Medicines make 10,000 children deaf a year

(Agencies)
Updated: 2007-04-13 13:52

Medicine abuse is making about 10,000 Chinese children deaf each year, state media said on Friday, putting the blame on doctors and parents alike.

"The improper use of antibiotics is the main culprit," the People's Daily quoted Chen Zhensheng, deputy director of the China Rehabilitation Research Centre for Deaf Children, as saying.

Parents had "blind faith" in antibiotics and doctors, who often take kickbacks from drugs middlemen, were more than willing to prescribe them, the newspaper said.

"Doctors should be clear about medicines that may harm hearing and it is highly undesirable for parents to think expensive antibiotics are the most effective," Liu Jinfeng, director of the research centre, was quoted as saying.

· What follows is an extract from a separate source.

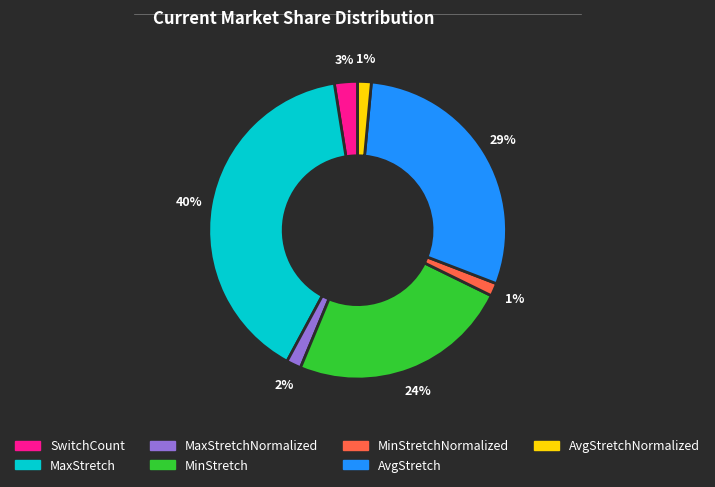

To the nearest percent, what is the average slice percentage?

14%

Some 30,000 Chinese children lost their hearing every year because of heredity, infection, adverse drug reaction and other reasons, according to official figures.

Chinese readily resort to antibiotics for ailments such as colds and soar throats and experts say overuse and resulting resistance pose serious health implications for the 1.3 billion population.

Spending on antibiotics accounted for 30 percent of chemists' drug revenues and a quarter of the prescriptions were "unreasonable", the People's Daily said.

In the last couple of years, the government has made it harder for people to buy antibiotics but many hospitals still rely on selling strong and expensive antibiotics for their profits.